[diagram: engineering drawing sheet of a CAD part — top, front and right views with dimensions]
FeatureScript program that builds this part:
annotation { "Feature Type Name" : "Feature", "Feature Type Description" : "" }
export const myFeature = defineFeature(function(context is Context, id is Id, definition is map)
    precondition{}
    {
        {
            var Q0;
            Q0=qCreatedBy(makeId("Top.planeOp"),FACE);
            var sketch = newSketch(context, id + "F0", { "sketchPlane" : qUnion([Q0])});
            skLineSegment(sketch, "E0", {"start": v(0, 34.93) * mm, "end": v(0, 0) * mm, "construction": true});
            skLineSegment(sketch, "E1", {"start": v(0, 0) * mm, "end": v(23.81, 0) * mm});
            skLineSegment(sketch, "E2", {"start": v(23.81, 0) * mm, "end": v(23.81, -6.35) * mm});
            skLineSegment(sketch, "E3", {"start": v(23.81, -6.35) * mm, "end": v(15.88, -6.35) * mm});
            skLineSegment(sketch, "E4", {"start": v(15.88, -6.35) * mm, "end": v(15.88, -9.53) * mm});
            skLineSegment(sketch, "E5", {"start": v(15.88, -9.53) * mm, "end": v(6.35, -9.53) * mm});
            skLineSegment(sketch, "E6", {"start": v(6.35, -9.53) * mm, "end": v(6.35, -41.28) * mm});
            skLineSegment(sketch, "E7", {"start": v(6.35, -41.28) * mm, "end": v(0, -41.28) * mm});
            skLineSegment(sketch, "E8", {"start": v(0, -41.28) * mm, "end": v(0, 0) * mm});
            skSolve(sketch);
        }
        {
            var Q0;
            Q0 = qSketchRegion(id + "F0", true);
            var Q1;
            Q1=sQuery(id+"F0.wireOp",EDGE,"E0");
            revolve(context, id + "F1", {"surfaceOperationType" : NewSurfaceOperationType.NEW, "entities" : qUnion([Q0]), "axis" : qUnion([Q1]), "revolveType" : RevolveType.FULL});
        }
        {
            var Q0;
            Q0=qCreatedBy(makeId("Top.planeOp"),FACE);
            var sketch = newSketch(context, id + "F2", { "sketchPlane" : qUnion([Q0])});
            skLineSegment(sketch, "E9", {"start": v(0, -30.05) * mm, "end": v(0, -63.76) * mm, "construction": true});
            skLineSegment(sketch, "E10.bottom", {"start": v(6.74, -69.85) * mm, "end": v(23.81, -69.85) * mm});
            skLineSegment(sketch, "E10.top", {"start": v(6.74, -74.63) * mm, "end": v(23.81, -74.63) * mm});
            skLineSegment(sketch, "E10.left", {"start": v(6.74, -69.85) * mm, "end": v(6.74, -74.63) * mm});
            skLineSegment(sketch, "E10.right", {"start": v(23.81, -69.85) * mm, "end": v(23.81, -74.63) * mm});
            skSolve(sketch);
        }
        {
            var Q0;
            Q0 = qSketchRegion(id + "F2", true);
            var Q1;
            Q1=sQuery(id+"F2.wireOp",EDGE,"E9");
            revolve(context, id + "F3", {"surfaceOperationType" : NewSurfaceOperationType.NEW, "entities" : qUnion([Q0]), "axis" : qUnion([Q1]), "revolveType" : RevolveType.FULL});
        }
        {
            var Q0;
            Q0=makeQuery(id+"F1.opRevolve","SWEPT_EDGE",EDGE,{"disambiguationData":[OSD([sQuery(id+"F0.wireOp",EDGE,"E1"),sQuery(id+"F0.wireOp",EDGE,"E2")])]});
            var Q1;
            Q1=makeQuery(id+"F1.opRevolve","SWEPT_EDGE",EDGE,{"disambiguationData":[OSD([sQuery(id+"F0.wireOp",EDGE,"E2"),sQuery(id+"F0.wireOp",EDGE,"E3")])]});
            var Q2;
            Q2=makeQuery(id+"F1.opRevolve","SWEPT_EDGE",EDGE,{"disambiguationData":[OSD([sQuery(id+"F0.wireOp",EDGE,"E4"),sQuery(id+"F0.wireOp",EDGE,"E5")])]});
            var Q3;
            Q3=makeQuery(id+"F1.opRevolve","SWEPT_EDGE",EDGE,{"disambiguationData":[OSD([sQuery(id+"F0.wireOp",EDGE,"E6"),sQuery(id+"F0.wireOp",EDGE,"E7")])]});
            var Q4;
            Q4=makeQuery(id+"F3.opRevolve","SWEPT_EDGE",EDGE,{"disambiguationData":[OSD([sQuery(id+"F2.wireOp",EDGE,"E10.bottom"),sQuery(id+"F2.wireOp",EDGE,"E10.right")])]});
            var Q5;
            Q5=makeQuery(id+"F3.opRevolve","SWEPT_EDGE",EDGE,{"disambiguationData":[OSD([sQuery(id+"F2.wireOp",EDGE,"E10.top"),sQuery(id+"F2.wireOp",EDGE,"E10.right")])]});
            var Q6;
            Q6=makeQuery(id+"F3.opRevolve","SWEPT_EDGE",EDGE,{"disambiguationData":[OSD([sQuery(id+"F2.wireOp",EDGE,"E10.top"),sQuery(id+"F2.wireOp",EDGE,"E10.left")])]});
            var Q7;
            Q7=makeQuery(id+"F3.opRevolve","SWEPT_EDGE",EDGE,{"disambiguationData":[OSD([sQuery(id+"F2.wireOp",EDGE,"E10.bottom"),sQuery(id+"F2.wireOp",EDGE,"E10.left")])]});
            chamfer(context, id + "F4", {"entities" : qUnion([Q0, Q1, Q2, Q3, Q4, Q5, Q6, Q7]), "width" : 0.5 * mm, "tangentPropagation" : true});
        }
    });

Given request
Collect every line of the data that contains the string "newSketch".

Complete output
            var sketch = newSketch(context, id + "F0", { "sketchPlane" : qUnion([Q0])});
            var sketch = newSketch(context, id + "F2", { "sketchPlane" : qUnion([Q0])});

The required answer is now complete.